I glared and refused to be sidetracked. “I was
going to say
, that for a
nanosecond
, I could actually understand why you’ve been such a jerk.”

“Maybe you should just quit apologizing. It doesn’t seem to be doing any good.”

“Obviously not.”

I hadn’t noticed the bikers coming out of the bar until one of them, leaning on his handlebars like he was watching a movie, shouted, “Aw, just kiss her already, dude.”

Oh. My. God. Incendiary mortification seemed a real possibility, especially when Ben, just to infuriate me, I was sure, waved back and said, “Thanks for the advice, man. I’ve got this.”

“If you do,” I warned him, my finger raised between us. But then I stopped, because he lifted a challenging brow, like he wanted to know what
I
planned to do if he did. And I didn’t have a clue.

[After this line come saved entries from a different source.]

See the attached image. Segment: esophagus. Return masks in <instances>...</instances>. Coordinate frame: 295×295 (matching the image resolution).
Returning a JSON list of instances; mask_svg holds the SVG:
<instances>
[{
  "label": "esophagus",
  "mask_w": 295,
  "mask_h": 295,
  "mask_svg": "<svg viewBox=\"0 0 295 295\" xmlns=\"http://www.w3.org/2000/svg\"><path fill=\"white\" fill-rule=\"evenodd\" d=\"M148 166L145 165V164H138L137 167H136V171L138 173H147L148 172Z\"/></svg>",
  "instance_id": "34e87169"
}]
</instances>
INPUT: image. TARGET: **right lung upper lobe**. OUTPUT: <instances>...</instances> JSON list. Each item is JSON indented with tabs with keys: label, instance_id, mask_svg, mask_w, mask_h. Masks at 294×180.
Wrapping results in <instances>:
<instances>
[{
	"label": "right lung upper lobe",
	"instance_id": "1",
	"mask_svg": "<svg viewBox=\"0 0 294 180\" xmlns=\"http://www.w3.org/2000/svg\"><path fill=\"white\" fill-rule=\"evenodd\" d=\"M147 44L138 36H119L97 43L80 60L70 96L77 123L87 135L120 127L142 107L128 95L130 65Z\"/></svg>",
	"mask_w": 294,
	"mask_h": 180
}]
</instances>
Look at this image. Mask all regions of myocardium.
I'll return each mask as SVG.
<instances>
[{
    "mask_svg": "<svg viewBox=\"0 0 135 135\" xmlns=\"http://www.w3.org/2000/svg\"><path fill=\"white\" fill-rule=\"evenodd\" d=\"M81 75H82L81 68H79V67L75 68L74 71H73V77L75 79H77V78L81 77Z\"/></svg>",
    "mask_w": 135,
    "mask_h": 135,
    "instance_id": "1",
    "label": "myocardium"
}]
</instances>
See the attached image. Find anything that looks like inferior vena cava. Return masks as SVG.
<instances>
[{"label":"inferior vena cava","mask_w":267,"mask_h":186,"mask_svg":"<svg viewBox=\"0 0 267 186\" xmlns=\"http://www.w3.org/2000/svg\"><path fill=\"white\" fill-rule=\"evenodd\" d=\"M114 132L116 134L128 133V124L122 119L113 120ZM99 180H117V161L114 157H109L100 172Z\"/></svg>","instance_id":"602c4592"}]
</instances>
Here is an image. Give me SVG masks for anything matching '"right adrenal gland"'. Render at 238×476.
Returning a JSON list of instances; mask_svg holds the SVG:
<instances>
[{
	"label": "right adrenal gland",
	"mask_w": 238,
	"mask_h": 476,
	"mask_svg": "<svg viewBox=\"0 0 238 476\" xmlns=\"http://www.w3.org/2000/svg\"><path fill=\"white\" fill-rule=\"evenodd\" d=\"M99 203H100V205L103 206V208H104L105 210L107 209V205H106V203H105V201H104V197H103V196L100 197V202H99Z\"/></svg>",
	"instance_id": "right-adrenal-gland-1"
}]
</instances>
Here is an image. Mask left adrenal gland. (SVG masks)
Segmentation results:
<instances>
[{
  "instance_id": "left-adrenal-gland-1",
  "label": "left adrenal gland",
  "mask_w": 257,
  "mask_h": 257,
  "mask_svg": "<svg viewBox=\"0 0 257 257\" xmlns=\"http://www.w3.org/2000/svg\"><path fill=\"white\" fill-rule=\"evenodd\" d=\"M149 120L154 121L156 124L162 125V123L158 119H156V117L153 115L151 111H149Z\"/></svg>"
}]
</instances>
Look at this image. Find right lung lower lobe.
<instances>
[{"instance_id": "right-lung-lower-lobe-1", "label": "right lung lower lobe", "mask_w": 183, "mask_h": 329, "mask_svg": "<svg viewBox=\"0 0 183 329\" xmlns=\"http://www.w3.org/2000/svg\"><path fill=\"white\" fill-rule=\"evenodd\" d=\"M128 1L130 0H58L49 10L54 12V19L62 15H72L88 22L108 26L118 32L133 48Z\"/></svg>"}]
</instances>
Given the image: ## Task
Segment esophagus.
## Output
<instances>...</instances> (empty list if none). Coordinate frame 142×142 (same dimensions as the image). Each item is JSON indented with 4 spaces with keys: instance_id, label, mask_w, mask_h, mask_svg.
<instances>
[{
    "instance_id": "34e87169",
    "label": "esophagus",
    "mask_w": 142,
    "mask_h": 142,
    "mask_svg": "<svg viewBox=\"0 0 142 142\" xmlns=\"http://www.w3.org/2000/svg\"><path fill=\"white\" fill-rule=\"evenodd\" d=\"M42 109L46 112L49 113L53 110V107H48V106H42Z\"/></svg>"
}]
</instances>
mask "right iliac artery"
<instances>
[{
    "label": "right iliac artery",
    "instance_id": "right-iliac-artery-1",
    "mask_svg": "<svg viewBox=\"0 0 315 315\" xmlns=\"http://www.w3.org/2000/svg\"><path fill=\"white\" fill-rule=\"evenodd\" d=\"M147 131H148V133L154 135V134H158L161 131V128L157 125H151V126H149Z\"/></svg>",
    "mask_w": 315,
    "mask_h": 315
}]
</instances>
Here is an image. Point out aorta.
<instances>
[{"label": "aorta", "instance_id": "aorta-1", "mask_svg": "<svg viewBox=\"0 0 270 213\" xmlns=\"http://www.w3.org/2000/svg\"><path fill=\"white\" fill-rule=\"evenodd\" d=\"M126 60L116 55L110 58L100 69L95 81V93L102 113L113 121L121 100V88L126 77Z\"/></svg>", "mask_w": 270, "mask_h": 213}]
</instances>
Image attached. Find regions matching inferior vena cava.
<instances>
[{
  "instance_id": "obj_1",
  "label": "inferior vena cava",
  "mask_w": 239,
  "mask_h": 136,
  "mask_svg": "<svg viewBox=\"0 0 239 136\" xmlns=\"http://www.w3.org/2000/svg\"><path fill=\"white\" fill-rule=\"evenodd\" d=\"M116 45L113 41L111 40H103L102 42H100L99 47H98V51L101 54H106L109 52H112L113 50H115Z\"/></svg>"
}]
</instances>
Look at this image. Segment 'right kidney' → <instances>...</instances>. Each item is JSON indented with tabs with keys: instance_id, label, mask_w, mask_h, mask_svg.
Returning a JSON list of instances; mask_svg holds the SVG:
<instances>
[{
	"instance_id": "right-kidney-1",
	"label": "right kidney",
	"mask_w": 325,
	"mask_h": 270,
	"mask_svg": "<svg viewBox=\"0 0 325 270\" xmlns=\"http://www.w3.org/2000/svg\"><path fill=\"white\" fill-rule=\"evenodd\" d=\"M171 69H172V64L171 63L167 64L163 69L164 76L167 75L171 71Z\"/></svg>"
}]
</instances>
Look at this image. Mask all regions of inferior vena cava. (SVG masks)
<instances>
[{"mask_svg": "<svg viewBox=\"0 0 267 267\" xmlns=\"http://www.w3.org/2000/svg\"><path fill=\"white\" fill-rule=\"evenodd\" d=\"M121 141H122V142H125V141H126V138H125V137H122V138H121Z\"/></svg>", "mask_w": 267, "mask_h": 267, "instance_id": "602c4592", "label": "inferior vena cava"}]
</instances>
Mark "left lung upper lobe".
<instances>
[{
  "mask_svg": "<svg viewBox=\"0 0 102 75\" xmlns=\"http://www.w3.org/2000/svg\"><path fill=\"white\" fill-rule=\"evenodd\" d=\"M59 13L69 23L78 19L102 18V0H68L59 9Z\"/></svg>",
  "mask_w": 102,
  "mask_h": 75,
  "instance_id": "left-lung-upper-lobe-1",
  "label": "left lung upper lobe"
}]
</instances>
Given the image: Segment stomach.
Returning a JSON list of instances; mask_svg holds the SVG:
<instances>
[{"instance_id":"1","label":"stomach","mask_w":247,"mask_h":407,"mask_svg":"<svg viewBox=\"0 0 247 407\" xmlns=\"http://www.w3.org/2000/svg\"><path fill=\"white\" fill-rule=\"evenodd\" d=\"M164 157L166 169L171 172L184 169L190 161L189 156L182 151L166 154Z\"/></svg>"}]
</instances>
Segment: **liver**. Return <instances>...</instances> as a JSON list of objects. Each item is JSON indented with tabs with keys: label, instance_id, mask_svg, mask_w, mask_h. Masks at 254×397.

But here’s what I did know: he was standing very close, so we wouldn’t have to shout across the parking lot. Which had seemed practical until that moment, when I realized
how much I didn’t mind him looming over me, when I should have minded a lot. Instead, I was picturing him putting a hand on either side of me on the roof of the Mini Cooper and leaning in and locking his lips on mine.

Dammit! I had much more important things to worry about than how it would feel if Ben McCulloch kissed me.

Ben stepped back so quickly, I knew I wore that question all over my face. He certainly wasn’t wondering the same thing I was. Because I smelled like I’d taken a bath in a brewery. And also, he pretty much hated my guts. And vice versa. Sometimes.